A full month has passed since the last update, but plenty has been happening as I work out the kinks in the design. Fundamentally these amplifiers perform best when driven differentially (balanced) - an overly optomistic viewpoint on my part made it appear as though internal balance in the driver circuitry would not be a problem even with SE drive, but it turns out that best overall balance was achieved with 0 applied loop feedback... Poor sonic performance with the desired closed loop gain of 32dB forced serious bench evaluation. The gain reduction brought about as a result of loop feedback application was all occuring in the negative leg of the driver stages! (It actually swamped the desired differential output signal and produced a common mode output signal differing only in amplitude by -6dB/not phase!! to the output stage.) This seriously reduced the available drive voltage to the output stage, reducing the available output power, and the output stage insertion loss was nearly 6dB under worst case (highest feedback) conditions. I will have to remeasure the drive stage performance to ascertain that the available drive is adequate, now that the amplifiers have been modified for balanced inputs...
Interestingly the amplifier sounds very good without any feedback applied, hum however due to ripple on the floating supplies is quite audible with no music playing. Chokes or 120Hz traps in the floating supplies would probably solve this problem. In my case 10dB of loop feedback takes care of the problem handily, as well as assuring flat frequency response into real world loads...

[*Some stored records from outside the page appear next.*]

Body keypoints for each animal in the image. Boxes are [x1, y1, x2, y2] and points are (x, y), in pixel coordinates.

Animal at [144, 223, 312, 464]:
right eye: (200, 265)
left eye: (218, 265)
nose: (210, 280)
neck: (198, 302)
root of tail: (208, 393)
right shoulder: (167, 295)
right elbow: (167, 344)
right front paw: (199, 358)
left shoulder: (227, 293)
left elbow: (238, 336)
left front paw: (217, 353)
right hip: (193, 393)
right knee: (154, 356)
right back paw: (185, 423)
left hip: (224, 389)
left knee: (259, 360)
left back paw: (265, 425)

The fan cooling is now operational in both amplifiers and keeps the chassis' cool over long hours of operation. Forced convection was the only way to go here due to the limited space, and a unbridled desire that the expensive components in these amplifiers live for a while. The fans are a little noisy when new, but quiet down after a few hours of operation. The 12Vdc power supply arrangement used to power them is a crude stop-gap measure, and I intend to improve them - perhaps even add temperature dependant variable speed control.

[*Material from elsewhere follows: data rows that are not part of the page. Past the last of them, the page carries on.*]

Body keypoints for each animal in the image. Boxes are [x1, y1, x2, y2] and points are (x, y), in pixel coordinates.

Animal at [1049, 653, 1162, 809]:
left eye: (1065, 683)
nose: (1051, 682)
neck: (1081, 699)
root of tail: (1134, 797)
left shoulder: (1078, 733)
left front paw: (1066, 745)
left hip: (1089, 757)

As I mentioned earlier I am now driving the amplifiers with balanced drive, I chose to use T3F and T3M connectors for cables and I/O due to their small size and similarity to their larger XLR brothers... All this means is that I also had to design, build and debug a pre-amplifier to do this. The pre-amplifier features a cross-coupled differential amplifier identical to my 6CK4 amplifier which drives a 5814 based dual cathode follower.. Relays are used for muting, polarity, and source select. Most relays seem to be lousy muting devices - even milli-ohms of contact resistance makes for less than exemplary muting performance, but I hate to add series resistors to improve the attenuation because it raises the output impedance of the pre-amplifier..

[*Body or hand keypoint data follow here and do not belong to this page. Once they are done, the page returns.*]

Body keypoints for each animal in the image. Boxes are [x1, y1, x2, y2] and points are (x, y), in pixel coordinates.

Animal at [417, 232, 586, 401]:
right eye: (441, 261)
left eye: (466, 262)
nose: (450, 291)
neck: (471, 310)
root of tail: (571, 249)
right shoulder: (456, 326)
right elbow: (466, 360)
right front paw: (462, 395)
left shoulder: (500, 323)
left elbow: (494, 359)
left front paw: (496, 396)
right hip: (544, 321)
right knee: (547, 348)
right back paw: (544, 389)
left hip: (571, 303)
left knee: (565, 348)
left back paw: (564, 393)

I am not satisfied that I am there yet in terms of extracting maximum performance from either the amplifiers or their new cousin - the balanced pre-amplifier. Inspite of the reservation the amplifiers exhibit great detail, excellent bass control, slam, depth, ambience retrieval, a certain palpability and presence, and balanced timbre. Better yet they have run for at least 30 hours without failure, and with only minor bias, common mode and diff. mode offset adjustments. The speakers may be safely left connected during power up and down sequences, making them practical for everyday use. It is very doubtful that I will ever go back to my conventional amplifiers once all the new electronics are complete, and debugged. (I need a new phono stage now as well.)